## What needs to be done
Put the lines of the listing below into a numbered list, leaving out blank lines and the pictures.

## Dataset listing
########

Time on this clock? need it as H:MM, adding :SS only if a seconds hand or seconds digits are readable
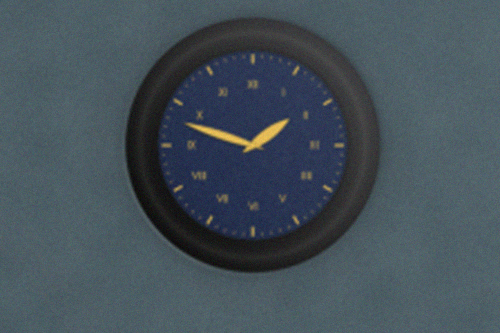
1:48
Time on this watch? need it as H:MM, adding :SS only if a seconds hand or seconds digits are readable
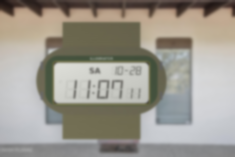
11:07
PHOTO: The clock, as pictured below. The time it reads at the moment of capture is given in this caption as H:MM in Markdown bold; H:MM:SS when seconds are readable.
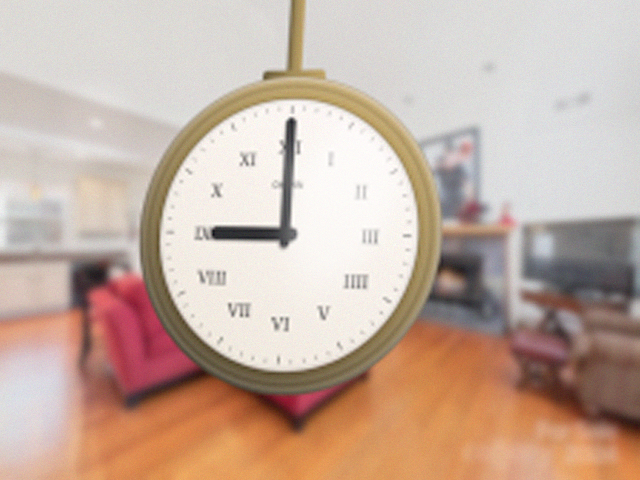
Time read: **9:00**
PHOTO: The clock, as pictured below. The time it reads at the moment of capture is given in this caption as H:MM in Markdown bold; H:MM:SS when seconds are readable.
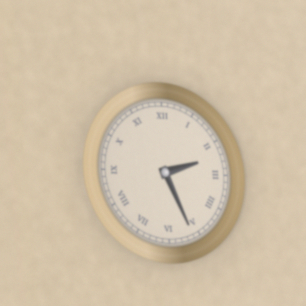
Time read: **2:26**
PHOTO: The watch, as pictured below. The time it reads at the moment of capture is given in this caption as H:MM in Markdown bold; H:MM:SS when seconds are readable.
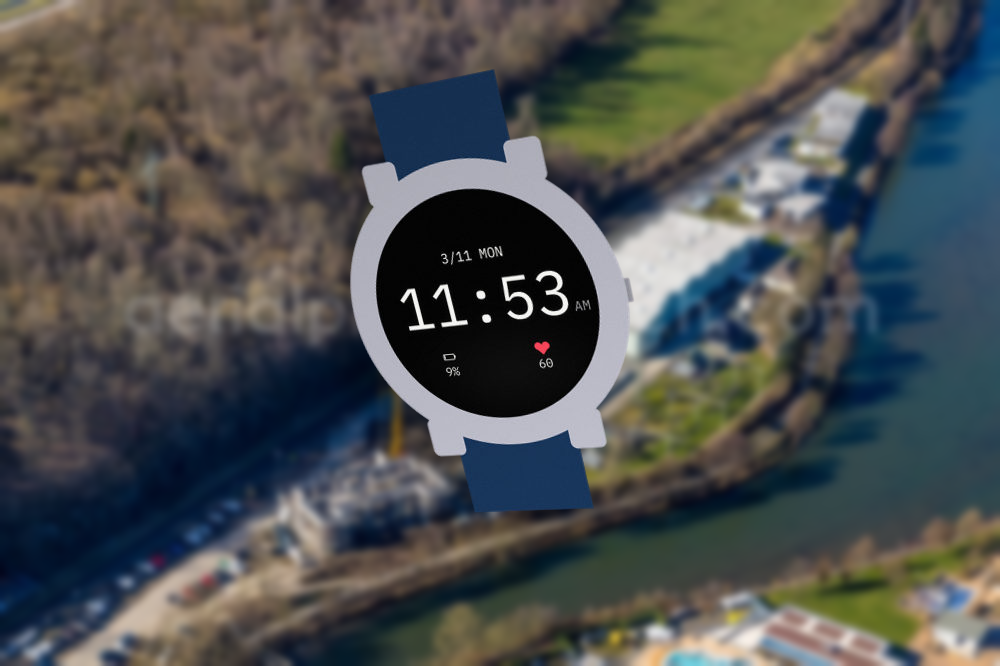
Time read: **11:53**
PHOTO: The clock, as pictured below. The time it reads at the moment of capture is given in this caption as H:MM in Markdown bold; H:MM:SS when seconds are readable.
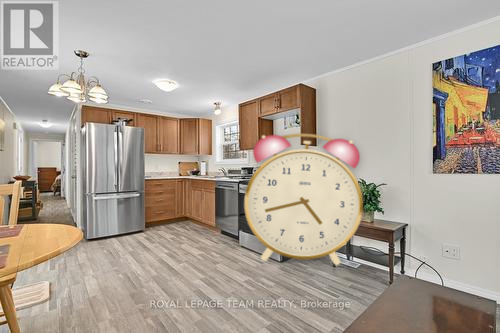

########

## Complete response
1. Time on this clock? need it as H:MM, adding :SS only if a seconds hand or seconds digits are readable
2. 1:48
3. Time on this watch? need it as H:MM, adding :SS only if a seconds hand or seconds digits are readable
4. 11:07
5. PHOTO: The clock, as pictured below. The time it reads at the moment of capture is given in this caption as H:MM in Markdown bold; H:MM:SS when seconds are readable.
6. Time read: **9:00**
7. PHOTO: The clock, as pictured below. The time it reads at the moment of capture is given in this caption as H:MM in Markdown bold; H:MM:SS when seconds are readable.
8. Time read: **2:26**
9. PHOTO: The watch, as pictured below. The time it reads at the moment of capture is given in this caption as H:MM in Markdown bold; H:MM:SS when seconds are readable.
10. Time read: **11:53**
11. PHOTO: The clock, as pictured below. The time it reads at the moment of capture is given in this caption as H:MM in Markdown bold; H:MM:SS when seconds are readable.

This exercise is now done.